# Exercise directions:
In the court opinion on sentencing below, write out the passage from "In the 591 case, the" up to and including "years four months." without changing a word.

# Document extract:
In the 591 case, the trial court sentenced defendant to an aggregate term of six years as follows: on count I, six years (the middle term of three years, doubled due to the prior strike conviction); on count II, four years (the middle term of two years, doubled due to the prior strike conviction), stayed under section 654; and on count III, no punishment.

The aggregate term for the 591 and 572 cases was therefore seven years four months.

We note that the abstract of judgment reflecting this sentence is incorrect. Though it indicates the correct aggregate term, it does not reflect the proper sentence for the counts in the 592 case nor that defendant was sentenced under the Three Strikes law. When a discrepancy exists between a trial court's oral pronouncement and the abstract of judgment, the oral pronouncement controls. (People v. Mitchell (2001) 26 Cal.4th 181, 185.) We may correct a clerical error in recording a lower court's pronouncement at any time. (Mitchell, at p. 185; People v. Torres (2020) 44 Cal.App.5th 1081, 1085.) We direct the trial court to issue an amended abstract of judgment accurately reflecting the trial court's judgment by indicating that defendant was sentenced to six years on count I, four years on count II, and that defendant was sentenced pursuant to the Three Strikes law.

Defendant filed notices of appeal in both cases: March 2, 2023, for the 591 case and May 1, 2023, for the 572 case.

No arguments on appeal appear to relate to the 572 case. Therefore, we treat any contentions regarding the 572 case as waived. (Jones v. Superior Court (1994) 26 Cal.App.4th 92, 99 ["Issues do not have a life of their own: if they are not raised or supported by argument or citation to authority, we consider the issues waived"].)

(Joint position lists)
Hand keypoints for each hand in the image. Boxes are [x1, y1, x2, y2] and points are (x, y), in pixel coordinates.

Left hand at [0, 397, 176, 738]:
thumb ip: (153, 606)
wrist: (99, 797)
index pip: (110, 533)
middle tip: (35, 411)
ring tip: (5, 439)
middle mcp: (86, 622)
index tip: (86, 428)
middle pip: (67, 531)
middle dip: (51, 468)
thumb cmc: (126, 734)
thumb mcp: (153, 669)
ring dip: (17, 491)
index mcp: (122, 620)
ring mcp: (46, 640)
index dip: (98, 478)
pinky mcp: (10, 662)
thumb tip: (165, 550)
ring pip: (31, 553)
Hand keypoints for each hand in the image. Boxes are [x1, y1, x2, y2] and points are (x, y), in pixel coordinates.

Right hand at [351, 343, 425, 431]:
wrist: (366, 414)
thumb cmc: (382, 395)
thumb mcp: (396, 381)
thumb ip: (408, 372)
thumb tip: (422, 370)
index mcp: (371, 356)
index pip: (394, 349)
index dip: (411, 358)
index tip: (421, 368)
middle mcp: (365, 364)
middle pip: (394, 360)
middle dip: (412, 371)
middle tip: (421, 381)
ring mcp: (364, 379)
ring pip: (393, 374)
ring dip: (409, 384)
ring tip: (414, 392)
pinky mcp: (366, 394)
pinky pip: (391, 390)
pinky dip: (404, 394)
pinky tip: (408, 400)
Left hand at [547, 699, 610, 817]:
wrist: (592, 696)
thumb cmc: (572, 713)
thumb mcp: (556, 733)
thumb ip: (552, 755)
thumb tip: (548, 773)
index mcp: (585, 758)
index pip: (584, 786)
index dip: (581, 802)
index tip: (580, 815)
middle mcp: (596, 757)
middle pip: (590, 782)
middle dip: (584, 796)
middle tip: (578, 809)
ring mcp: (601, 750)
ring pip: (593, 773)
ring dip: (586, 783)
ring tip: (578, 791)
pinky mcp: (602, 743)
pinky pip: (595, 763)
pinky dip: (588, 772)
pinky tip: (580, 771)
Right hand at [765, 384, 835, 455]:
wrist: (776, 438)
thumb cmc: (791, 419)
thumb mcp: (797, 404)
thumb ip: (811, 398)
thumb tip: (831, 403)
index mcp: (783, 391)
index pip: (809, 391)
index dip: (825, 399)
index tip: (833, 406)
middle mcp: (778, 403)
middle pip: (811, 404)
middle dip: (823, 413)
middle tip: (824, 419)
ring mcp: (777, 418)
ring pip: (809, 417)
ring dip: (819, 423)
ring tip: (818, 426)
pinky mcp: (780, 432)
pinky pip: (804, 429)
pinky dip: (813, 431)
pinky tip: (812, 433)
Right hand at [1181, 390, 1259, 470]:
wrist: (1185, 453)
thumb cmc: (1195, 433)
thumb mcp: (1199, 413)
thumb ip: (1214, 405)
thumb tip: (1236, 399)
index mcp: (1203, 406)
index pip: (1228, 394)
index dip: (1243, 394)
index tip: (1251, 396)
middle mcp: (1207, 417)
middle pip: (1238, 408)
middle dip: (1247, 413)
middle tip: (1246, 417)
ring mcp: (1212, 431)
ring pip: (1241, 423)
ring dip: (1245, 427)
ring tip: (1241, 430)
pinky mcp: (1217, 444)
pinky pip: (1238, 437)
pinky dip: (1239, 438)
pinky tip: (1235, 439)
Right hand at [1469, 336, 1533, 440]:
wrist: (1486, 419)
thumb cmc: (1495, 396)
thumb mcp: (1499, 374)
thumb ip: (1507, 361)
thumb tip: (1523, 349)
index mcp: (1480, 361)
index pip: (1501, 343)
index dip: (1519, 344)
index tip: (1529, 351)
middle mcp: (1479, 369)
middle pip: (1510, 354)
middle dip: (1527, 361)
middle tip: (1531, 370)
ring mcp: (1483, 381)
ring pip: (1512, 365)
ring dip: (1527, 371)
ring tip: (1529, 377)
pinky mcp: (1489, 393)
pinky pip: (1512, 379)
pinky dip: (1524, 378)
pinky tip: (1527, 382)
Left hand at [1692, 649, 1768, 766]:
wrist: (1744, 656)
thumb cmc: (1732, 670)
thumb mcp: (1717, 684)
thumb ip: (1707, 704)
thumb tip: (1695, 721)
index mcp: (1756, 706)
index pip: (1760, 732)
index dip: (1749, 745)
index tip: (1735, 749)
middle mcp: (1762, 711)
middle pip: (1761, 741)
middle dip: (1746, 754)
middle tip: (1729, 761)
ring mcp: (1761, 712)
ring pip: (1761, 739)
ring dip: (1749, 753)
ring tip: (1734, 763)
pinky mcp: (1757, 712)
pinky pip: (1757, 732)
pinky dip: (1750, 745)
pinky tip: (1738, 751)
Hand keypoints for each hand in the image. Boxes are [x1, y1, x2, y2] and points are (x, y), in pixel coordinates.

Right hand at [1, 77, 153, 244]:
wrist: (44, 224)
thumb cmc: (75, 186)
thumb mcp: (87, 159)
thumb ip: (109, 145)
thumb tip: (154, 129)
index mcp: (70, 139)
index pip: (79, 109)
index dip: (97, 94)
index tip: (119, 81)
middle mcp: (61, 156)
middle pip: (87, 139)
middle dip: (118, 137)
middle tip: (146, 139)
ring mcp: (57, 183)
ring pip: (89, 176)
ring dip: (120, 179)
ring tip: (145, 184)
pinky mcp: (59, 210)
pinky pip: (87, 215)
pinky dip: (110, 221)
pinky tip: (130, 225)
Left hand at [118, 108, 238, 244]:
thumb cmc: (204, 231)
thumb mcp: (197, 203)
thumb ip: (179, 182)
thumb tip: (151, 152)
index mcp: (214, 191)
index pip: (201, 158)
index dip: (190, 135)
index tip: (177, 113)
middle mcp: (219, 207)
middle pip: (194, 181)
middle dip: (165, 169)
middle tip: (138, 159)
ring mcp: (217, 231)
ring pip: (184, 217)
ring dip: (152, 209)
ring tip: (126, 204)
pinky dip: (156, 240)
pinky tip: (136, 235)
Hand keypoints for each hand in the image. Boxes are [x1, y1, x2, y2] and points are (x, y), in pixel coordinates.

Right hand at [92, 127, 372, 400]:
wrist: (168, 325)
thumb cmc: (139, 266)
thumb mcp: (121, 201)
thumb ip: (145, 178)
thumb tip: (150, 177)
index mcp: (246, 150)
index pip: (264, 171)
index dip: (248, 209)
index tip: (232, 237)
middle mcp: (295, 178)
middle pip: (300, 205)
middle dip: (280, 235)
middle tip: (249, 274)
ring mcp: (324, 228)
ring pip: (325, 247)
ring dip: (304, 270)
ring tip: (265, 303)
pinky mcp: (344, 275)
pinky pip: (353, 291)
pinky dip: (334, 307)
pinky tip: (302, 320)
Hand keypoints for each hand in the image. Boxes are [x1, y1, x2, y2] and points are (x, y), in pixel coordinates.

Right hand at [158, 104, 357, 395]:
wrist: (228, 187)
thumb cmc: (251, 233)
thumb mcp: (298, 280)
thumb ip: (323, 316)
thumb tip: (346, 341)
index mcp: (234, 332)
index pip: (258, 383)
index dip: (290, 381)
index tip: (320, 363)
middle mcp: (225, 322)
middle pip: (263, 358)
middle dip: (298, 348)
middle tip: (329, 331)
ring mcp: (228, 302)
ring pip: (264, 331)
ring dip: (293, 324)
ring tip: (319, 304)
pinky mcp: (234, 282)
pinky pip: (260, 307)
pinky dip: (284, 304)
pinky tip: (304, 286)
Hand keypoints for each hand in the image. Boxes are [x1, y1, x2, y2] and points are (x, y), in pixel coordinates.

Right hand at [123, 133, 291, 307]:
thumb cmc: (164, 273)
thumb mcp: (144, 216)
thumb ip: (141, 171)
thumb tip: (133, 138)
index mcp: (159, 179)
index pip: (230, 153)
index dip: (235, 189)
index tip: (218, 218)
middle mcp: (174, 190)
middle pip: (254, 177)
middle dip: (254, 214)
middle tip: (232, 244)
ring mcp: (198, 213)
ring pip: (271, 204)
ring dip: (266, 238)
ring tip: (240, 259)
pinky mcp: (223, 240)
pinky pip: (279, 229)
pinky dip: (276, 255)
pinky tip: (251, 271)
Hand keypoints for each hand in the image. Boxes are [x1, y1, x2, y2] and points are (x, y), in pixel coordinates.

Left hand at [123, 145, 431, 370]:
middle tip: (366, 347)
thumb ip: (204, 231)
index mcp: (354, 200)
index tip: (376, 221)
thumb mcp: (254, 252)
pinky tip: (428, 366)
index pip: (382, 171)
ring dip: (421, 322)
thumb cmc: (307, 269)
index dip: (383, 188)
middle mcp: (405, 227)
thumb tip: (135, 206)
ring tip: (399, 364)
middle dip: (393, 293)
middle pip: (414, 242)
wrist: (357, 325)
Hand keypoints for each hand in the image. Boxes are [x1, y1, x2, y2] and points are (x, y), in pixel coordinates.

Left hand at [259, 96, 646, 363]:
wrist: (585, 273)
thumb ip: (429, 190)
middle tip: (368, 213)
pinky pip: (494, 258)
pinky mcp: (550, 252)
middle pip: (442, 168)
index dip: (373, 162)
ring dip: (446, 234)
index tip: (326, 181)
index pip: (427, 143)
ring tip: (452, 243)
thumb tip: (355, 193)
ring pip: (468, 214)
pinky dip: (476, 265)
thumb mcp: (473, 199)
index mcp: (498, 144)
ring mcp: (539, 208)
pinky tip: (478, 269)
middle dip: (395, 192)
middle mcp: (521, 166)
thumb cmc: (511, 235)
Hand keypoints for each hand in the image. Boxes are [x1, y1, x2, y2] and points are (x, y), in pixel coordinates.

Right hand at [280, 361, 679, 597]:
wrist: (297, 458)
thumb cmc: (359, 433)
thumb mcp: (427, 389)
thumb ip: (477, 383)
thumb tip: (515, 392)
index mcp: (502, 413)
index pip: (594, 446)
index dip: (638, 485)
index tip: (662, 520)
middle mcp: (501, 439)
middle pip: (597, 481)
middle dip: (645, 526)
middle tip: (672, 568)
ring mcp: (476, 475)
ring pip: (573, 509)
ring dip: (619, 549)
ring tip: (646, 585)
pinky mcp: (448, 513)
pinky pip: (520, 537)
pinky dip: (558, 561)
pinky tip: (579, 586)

# Exercise solution:
In the 591 case, the trial court sentenced defendant to an aggregate term of six years as follows: on count I, six years (the middle term of three years, doubled due to the prior strike conviction); on count II, four years (the middle term of two years, doubled due to the prior strike conviction), stayed under section 654; and on count III, no punishment.

The aggregate term for the 591 and 572 cases was therefore seven years four months.